For years, Charlie’s Monday programming — aptly named Mondays Don’t Have To Suck — brought excitement to Harvard Square on the most tepid day of the week. But looking towards the fall, longtime booking agent Daniel Carswell is unsure if bands will be able to reclaim that corner of the second floor anytime soon.
Carswell shared on Facebook last week (August 13) that “Charlie’s Kitchen Shows might not come back. As in the Monday night live music on the 2nd floor type deal.” In his personal post, he speculated that shows could potentially return to the venue in 2022, or perhaps sooner — or “maybe [they] won’t at all.”
As of print time, the only thing that’s certain is that shows on the second floor “won’t be coming back for a bit,” as Carswell stated in an additional post, this time on the Charlie’s Kitchen Shows Facebook page.
Carswell cites decreased local foot traffic and a lean staff as the main problems hindering the return of Mondays Don’t Have To Suck, although the restaurant portion of the biz remains “alive and kicking,” he affirms.
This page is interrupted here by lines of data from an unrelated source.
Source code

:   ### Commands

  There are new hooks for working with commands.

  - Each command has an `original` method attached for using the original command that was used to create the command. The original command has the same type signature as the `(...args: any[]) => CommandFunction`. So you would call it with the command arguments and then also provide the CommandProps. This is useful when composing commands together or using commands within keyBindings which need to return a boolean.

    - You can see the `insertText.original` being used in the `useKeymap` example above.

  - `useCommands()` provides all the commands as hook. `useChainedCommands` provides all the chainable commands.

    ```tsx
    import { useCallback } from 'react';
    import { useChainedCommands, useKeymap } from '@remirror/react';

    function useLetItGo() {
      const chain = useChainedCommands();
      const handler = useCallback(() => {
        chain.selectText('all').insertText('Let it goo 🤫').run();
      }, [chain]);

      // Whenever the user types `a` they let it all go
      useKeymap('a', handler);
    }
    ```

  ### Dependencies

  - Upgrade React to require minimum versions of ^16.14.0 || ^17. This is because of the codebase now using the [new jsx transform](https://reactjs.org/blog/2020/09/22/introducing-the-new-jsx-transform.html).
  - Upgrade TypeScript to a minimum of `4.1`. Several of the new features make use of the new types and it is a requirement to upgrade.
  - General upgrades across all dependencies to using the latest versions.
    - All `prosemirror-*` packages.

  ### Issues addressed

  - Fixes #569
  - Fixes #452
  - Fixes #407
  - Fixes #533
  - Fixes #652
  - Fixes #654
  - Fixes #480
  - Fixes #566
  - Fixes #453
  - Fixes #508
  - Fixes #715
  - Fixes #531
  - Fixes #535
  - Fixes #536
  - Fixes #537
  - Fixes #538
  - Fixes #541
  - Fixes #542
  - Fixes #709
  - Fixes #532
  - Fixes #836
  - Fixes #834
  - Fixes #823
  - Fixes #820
“It really is just lack of staff,” Carswell tells Vanyaland. “The idea of having the shows, like any promoter would strive to do, is to pack the place. There isn’t enough hands from what I’m told to have people upstairs. It’s more than just one bartender too, [we need] someone to run door, bus tables with also a few people behind the bar. It’s a team effort.”
Worse, Harvard Square has seen a downtick in visitors since the onset of the COVID-19 pandemic, leaving independent businesses like Charlie’s with significantly fewer customers. The arrival of the Delta variant of COVID-19 has only exacerbated the situation.
“Before the Delta variant and the spread picked up, the fall seemed more hopeful,” he adds. “Harvard Square is just a ghost town. Between the lockdown and then working from home to shows, events, all of the Square going quiet, it cut out so much foot traffic for so many businesses.”
Unfortunately, until these issues are remedied, the upstairs of Charlie’s Kitchen will reman quiet. “Where it stands right now from what I’ve been told, is shows will come back if Harvard Square traffic picks up and more staff comes on,” Carswell concludes.